I was planning on to release some of the refrigerant, but right now im kind of strapped for cash so I can't buy any equipment. I guess I will have to buy a heavier pump for this eh? Don't know what kind of pump I will buy, I will more into it after I get some money flow back to computer parts. I'm saving up to buy a nice classic mustang and definately won't deviate from that. :D
gouda96
05-28-04, 07:30 PM
All you need to release the refrigerant is a piercing valve I think.
Lotec25
05-28-04, 07:35 PM
Yea all you need is a piercing valve. You can get them at your local hardware store there around 5 dollars.
Lotec25
VisEtVirtus
05-28-04, 07:41 PM
I knew what I needed, I just didn't know how much it would cost me. I will go buy one then, thnx.
gouda96
05-28-04, 09:35 PM
I knew what I needed, I just didn't know how much it would cost me. I will go buy one then, thnx.
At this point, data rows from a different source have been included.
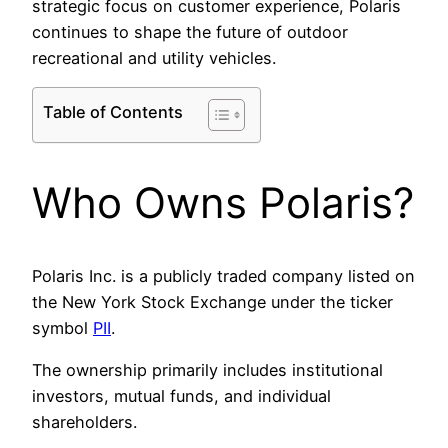
strategic focus on customer experience, Polaris
continues to shape the future of outdoor
recreational and utility vehicles.
Table of Contents
Who Owns Polaris?
Polaris Inc. is a publicly traded company listed on
the New York Stock Exchange under the ticker
symbol
PII
.
The ownership primarily includes institutional
investors, mutual funds, and individual
shareholders.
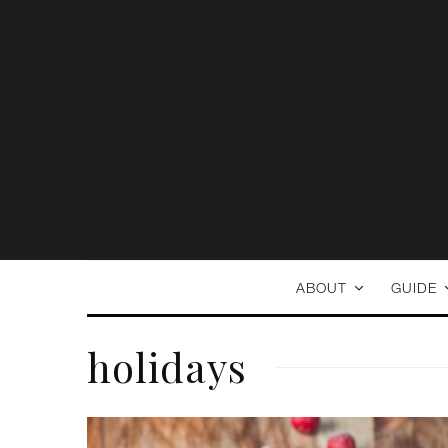
ABOUT
GUIDE
holidays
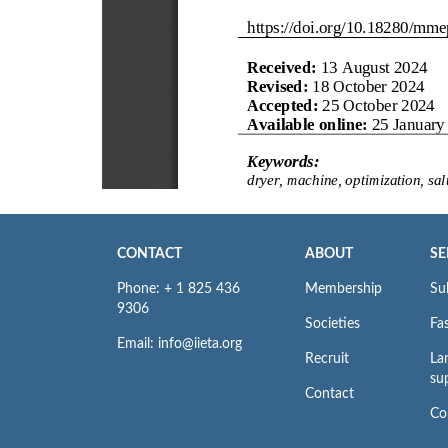
CONTACT
ABOUT
SE
Phone: + 1 825 436
Membership
Su
9306
Societies
Fas
Email: info@iieta.org
Recruit
La
su
Contact
Co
Let me know how that goes, cuz I wanna do the same.
VisEtVirtus
05-28-04, 11:39 PM
Ok, will do. Hopefully I will get my lazy butt over to home depot to buy some stuff this weekend.
VisEtVirtus
05-28-04, 11:44 PM
Wait, is there a specific place I should put the piercing valve? I thought I read somewhere that I had to put it on a specific spot before I started releasing some of the refrigerant.
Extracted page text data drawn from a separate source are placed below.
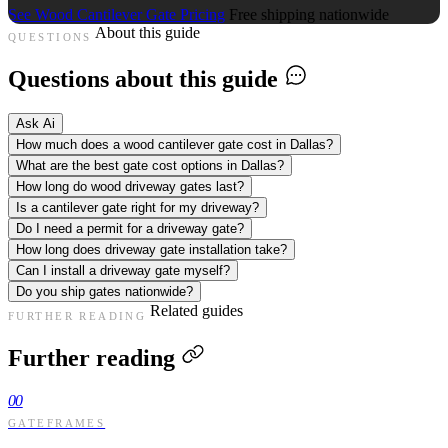
See Wood Cantilever Gate Pricing
Free shipping nationwide
About this guide
QUESTIONS
Questions about this guide
Ask Ai
How much does a wood cantilever gate cost in Dallas?
What are the best gate cost options in Dallas?
How long do wood driveway gates last?
Is a cantilever gate right for my driveway?
Do I need a permit for a driveway gate?
How long does driveway gate installation take?
Can I install a driveway gate myself?
Do you ship gates nationwide?
Related guides
FURTHER READING
Further reading
00
GATEFRAMES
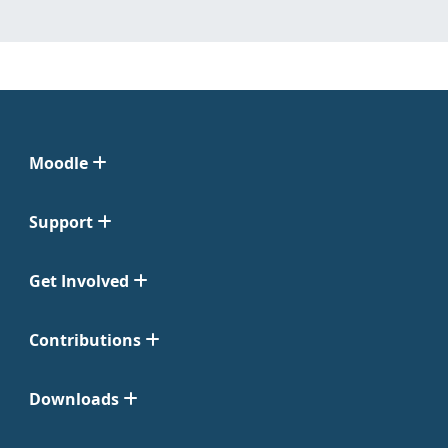
Moodle
Support
Get Involved
Contributions
Downloads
To find the perfect spot for the A/C unit I just need to wait for the temps to drop their lowest, and then release the refrigerant a little bit at a time until the temps stop dropping, correct?
Lotec25
05-29-04, 10:43 AM
the valve does need to be on the right line. It needs to be on the low side. When it gets to the lowest temp possible then you release some of the freon see if it gets colder then a little more so on so forth. When the temps dont go no lower after takeing some freon out it is good. Something else you can try is piniching the cap tube.
Lotec25
Freeze it!
VisEtVirtus
05-29-04, 02:01 PM
Low side??? :confused:
gouda96
05-29-04, 02:39 PM
Gary told me to put it on the suction line...not sure where that is though :D
He said to release a little, wait 15 minutes and see the affect, and continue repeating this until the temps stop decreasing. You also want to do that on the max heat load it will be under.
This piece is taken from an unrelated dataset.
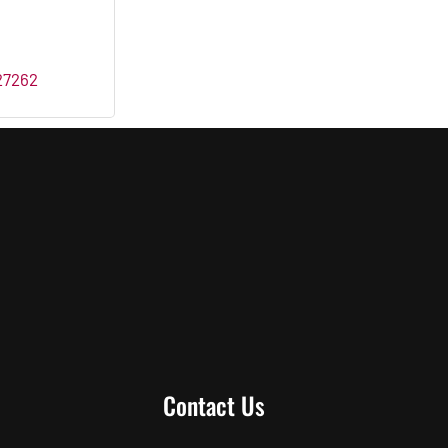
27262
Contact Us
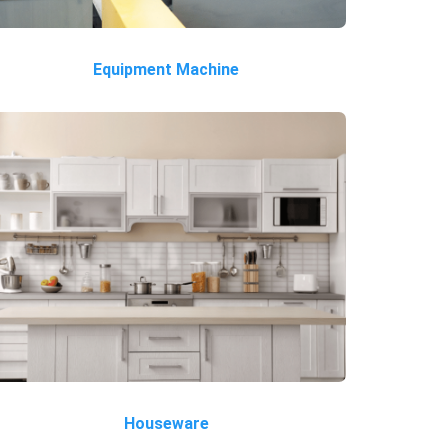
Equipment Machine
Houseware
Is the suction line the part that gets covered in ice, or is that the high side?
The suction line is the line between the evaporator (the thing that gets cold) and the compressor. Usually this line will be cold if not have ice on it. Make sure you do tweak the charge while the system is under your max load, I say this because you can achieve incredibly lower temps with very little refrigerant in the system but as soon as you put a load on it your temps will sky rocket, so tweaking the unit without a load will only make thing worse. Oh and the reason it is called low side/high side is because the pressure inside the system. The evap,accumulator, and the return line are considered the low side and the condensor(the thing that gets warm), liquid line, drier, and cap tube are considered the high side. I would not recommend place a peircing valve on the high side because after time it will probably leak. One more thing to note, by placing the valve on the low side, most these systems run in vacumm on the low side so if you open the valve while the compressor is on it will probably suck in air, wich is a bad bad thing in these systems. You should turn the compressor off and give it a few minutes for the pressure to equilize inside so then you can let some of it out, instead of it sucking in.
VisEtVirtus
05-30-04, 01:00 PM
Thanks for clearing that up, and I didn't know about the max load part. Guess I will have to wait until I get everything setup to use the piercing valve.